Look below for the line containing "For every layout". Reproduce it and every line after it exactly, and nothing more.

_Document layout detection data:_
◆ ◆ ◆ ◆ ◆ ◆ ◆
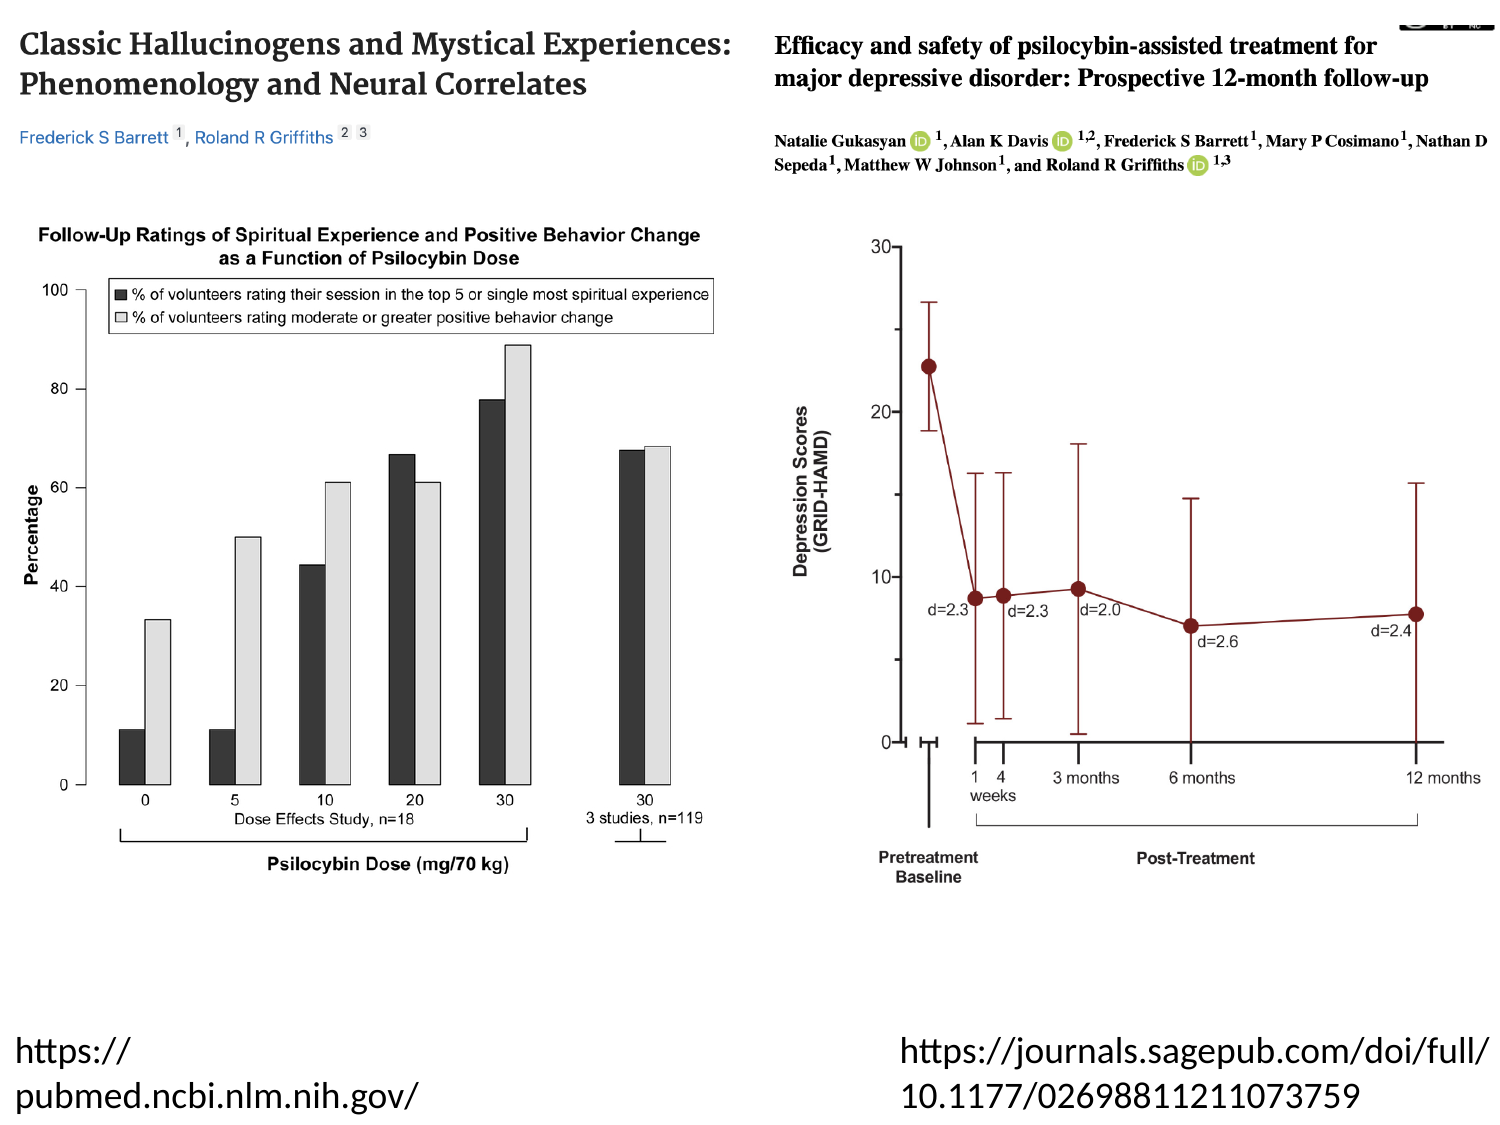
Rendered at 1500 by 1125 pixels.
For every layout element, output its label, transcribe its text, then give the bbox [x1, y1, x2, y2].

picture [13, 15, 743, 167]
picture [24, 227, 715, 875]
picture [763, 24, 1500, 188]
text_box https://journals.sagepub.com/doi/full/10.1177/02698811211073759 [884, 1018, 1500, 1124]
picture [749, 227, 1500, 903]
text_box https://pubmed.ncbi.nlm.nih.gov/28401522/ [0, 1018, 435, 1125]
◆ ◆ ◆ ◆ ◆ ◆ ◆
_Your solution:_
For every layout element, output its label, transcribe its text, then give the bbox [x1, y1, x2, y2].

picture [13, 15, 743, 167]
picture [24, 227, 715, 875]
picture [763, 24, 1500, 188]
text_box https://journals.sagepub.com/doi/full/10.1177/02698811211073759 [884, 1018, 1500, 1124]
picture [749, 227, 1500, 903]
text_box https://pubmed.ncbi.nlm.nih.gov/28401522/ [0, 1018, 435, 1125]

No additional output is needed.